Segment Start: TEXT PROVIDED

Re: [PATCH] drm/msm/kms: Make a lock_class_key for each crtc mutex

3 Feb 2021

On Wed, Feb 3, 2021 at 2:10 AM Daniel Vetter daniel@ffwll.ch wrote:
...
On Tue, Feb 02, 2021 at 08:51:25AM -0800, Rob Clark wrote:
...
On Tue, Feb 2, 2021 at 7:46 AM Daniel Vetter daniel@ffwll.ch wrote:
...
On Mon, Jan 25, 2021 at 03:49:01PM -0800, Stephen Boyd wrote:
...
Lockdep complains about an AA deadlock when rebooting the device.
============================================
WARNING: possible recursive locking detected
5.4.91 #1 Not tainted

reboot/5213 is trying to acquire lock:
ffffff80d13391b0 (&kms->commit_lock[i]){+.+.}, at: lock_crtcs+0x60/0xa4
but task is already holding lock:
ffffff80d1339110 (&kms->commit_lock[i]){+.+.}, at: lock_crtcs+0x60/0xa4
other info that might help us debug this:
Possible unsafe locking scenario:
CPU0
lock(&kms->commit_lock[i]);
lock(&kms->commit_lock[i]);
*** DEADLOCK ***
May be due to missing lock nesting notation
6 locks held by reboot/5213:
__arm64_sys_reboot+0x148/0x2a0
device_shutdown+0x10c/0x2c4
drm_atomic_helper_shutdown+0x48/0xfc
modeset_lock+0x120/0x24c
lock_crtcs+0x60/0xa4
stack backtrace:
CPU: 4 PID: 5213 Comm: reboot Not tainted 5.4.91 #1
Hardware name: Google Pompom (rev1) with LTE (DT)
Call trace:
dump_backtrace+0x0/0x1dc
show_stack+0x24/0x30
dump_stack+0xfc/0x1a8
__lock_acquire+0xcd0/0x22b8
lock_acquire+0x1ec/0x240
__mutex_lock_common+0xe0/0xc84
mutex_lock_nested+0x48/0x58
lock_crtcs+0x60/0xa4
msm_atomic_commit_tail+0x348/0x570
commit_tail+0xdc/0x178
drm_atomic_helper_commit+0x160/0x168
drm_atomic_commit+0x68/0x80
This is because lockdep thinks all the locks taken in lock_crtcs() are
the same lock, when they actually aren't. That's because we call
mutex_init() in msm_kms_init() and that assigns on static key for every
lock initialized in this loop. Let's allocate a dynamic number of
lock_class_keys and assign them to each lock so that lockdep can figure
out an AA deadlock isn't possible here.
Fixes: b3d91800d9ac ("drm/msm: Fix race condition in msm driver with async layer updates")
Cc: Krishna Manikandan mkrishn@codeaurora.org
Signed-off-by: Stephen Boyd swboyd@chromium.org
This smells like throwing more bad after initial bad code ...

Segment End: TEXT PROVIDED
Segment Start: PROVIDED DATA

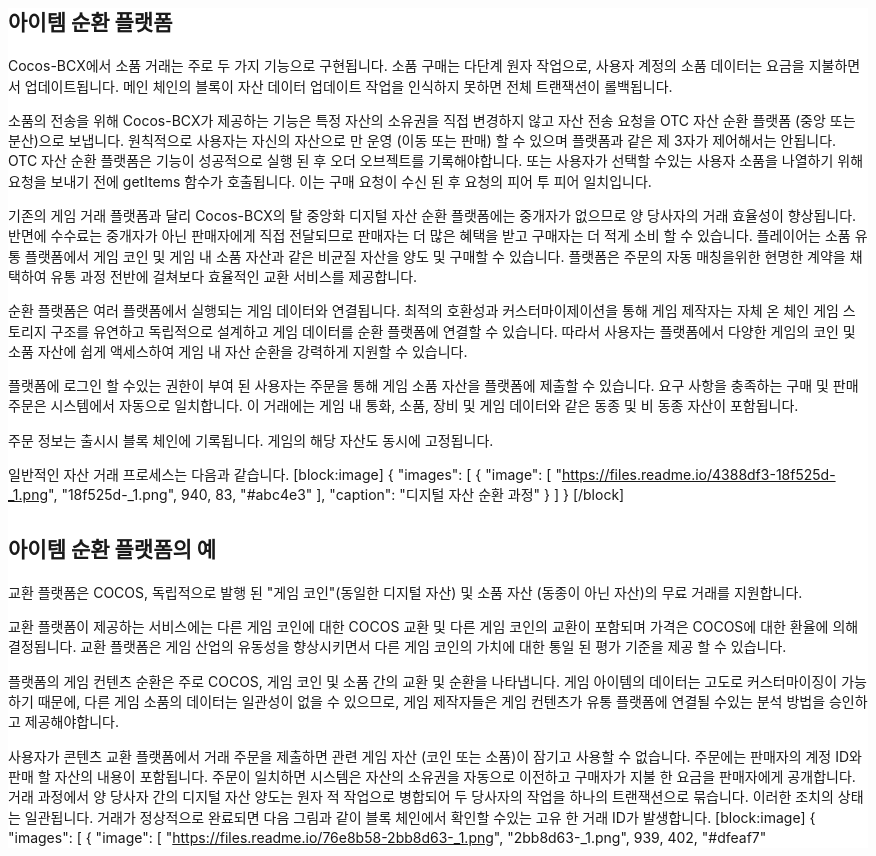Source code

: 
## 아이템 순환 플랫폼

Cocos-BCX에서 소품 거래는 주로 두 가지 기능으로 구현됩니다.
소품 구매는 다단계 원자 작업으로, 사용자 계정의 소품 데이터는 요금을 지불하면서 업데이트됩니다. 메인 체인의 블록이 자산 데이터 업데이트 작업을 인식하지 못하면 전체 트랜잭션이 롤백됩니다.

소품의 전송을 위해 Cocos-BCX가 제공하는 기능은 특정 자산의 소유권을 직접 변경하지 않고 자산 전송 요청을 OTC 자산 순환 플랫폼 (중앙 또는 분산)으로 보냅니다. 원칙적으로 사용자는 자신의 자산으로 만 운영 (이동 또는 판매) 할 수 있으며 플랫폼과 같은 제 3자가 제어해서는 안됩니다. OTC 자산 순환 플랫폼은 기능이 성공적으로 실행 된 후 오더 오브젝트를 기록해야합니다. 또는 사용자가 선택할 수있는 사용자 소품을 나열하기 위해 요청을 보내기 전에 getItems 함수가 호출됩니다. 이는 구매 요청이 수신 된 후 요청의 피어 투 피어 일치입니다.

기존의 게임 거래 플랫폼과 달리 Cocos-BCX의 탈 중앙화 디지털 자산 순환 플랫폼에는 중개자가 없으므로 양 당사자의 거래 효율성이 향상됩니다. 반면에 수수료는 중개자가 아닌 판매자에게 직접 전달되므로 판매자는 더 많은 혜택을 받고 구매자는 더 적게 소비 할 수 있습니다.
플레이어는 소품 유통 플랫폼에서 게임 코인 및 게임 내 소품 자산과 같은 비균질 자산을 양도 및 구매할 수 있습니다. 플랫폼은 주문의 자동 매칭을위한 현명한 계약을 채택하여 유통 과정 전반에 걸쳐보다 효율적인 교환 서비스를 제공합니다.

순환 플랫폼은 여러 플랫폼에서 실행되는 게임 데이터와 연결됩니다. 최적의 호환성과 커스터마이제이션을 통해 게임 제작자는 자체 온 체인 게임 스토리지 구조를 유연하고 독립적으로 설계하고 게임 데이터를 순환 플랫폼에 연결할 수 있습니다. 따라서 사용자는 플랫폼에서 다양한 게임의 코인 및 소품 자산에 쉽게 액세스하여 게임 내 자산 순환을 강력하게 지원할 수 있습니다.

플랫폼에 로그인 할 수있는 권한이 부여 된 사용자는 주문을 통해 게임 소품 자산을 플랫폼에 제출할 수 있습니다. 요구 사항을 충족하는 구매 및 판매 주문은 시스템에서 자동으로 일치합니다. 이 거래에는 게임 내 통화, 소품, 장비 및 게임 데이터와 같은 동종 및 비 동종 자산이 포함됩니다.

주문 정보는 출시시 블록 체인에 기록됩니다. 게임의 해당 자산도 동시에 고정됩니다.

일반적인 자산 거래 프로세스는 다음과 같습니다.
[block:image]
{
  "images": [
    {
      "image": [
        "https://files.readme.io/4388df3-18f525d-_1.png",
        "18f525d-_1.png",
        940,
        83,
        "#abc4e3"
      ],
      "caption": "디지털 자산 순환 과정"
    }
  ]
}
[/block]
## 아이템 순환 플랫폼의 예

교환 플랫폼은 COCOS, 독립적으로 발행 된 "게임 코인"(동일한 디지털 자산) 및 소품 자산 (동종이 아닌 자산)의 무료 거래를 지원합니다.

교환 플랫폼이 제공하는 서비스에는 다른 게임 코인에 대한 COCOS 교환 및 다른 게임 코인의 교환이 포함되며 가격은 COCOS에 대한 환율에 의해 결정됩니다. 교환 플랫폼은 게임 산업의 유동성을 향상시키면서 다른 게임 코인의 가치에 대한 통일 된 평가 기준을 제공 할 수 있습니다.

플랫폼의 게임 컨텐츠 순환은 주로 COCOS, 게임 코인 및 소품 간의 교환 및 순환을 나타냅니다. 게임 아이템의 데이터는 고도로 커스터마이징이 가능하기 때문에, 다른 게임 소품의 데이터는 일관성이 없을 수 있으므로, 게임 제작자들은 게임 컨텐츠가 유통 플랫폼에 연결될 수있는 분석 방법을 승인하고 제공해야합니다.

사용자가 콘텐츠 교환 플랫폼에서 거래 주문을 제출하면 관련 게임 자산 (코인 또는 소품)이 잠기고 사용할 수 없습니다. 주문에는 판매자의 계정 ID와 판매 할 자산의 내용이 포함됩니다. 주문이 일치하면 시스템은 자산의 소유권을 자동으로 이전하고 구매자가 지불 한 요금을 판매자에게 공개합니다. 거래 과정에서 양 당사자 간의 디지털 자산 양도는 원자 적 작업으로 병합되어 두 당사자의 작업을 하나의 트랜잭션으로 묶습니다. 이러한 조치의 상태는 일관됩니다. 거래가 정상적으로 완료되면 다음 그림과 같이 블록 체인에서 확인할 수있는 고유 한 거래 ID가 발생합니다.
[block:image]
{
  "images": [
    {
      "image": [
        "https://files.readme.io/76e8b58-2bb8d63-_1.png",
        "2bb8d63-_1.png",
        939,
        402,
        "#dfeaf7"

Segment End: PROVIDED DATA

Reproduce the passage of the patch discussion verbatim, beginning at the words "On Tue, Feb 02, 2021" and stopping after the words "rebooting the device.".

■ PROBLEM SOLUTION
On Tue, Feb 02, 2021 at 08:51:25AM -0800, Rob Clark wrote:
...
On Tue, Feb 2, 2021 at 7:46 AM Daniel Vetter daniel@ffwll.ch wrote:
...
On Mon, Jan 25, 2021 at 03:49:01PM -0800, Stephen Boyd wrote:
...
Lockdep complains about an AA deadlock when rebooting the device.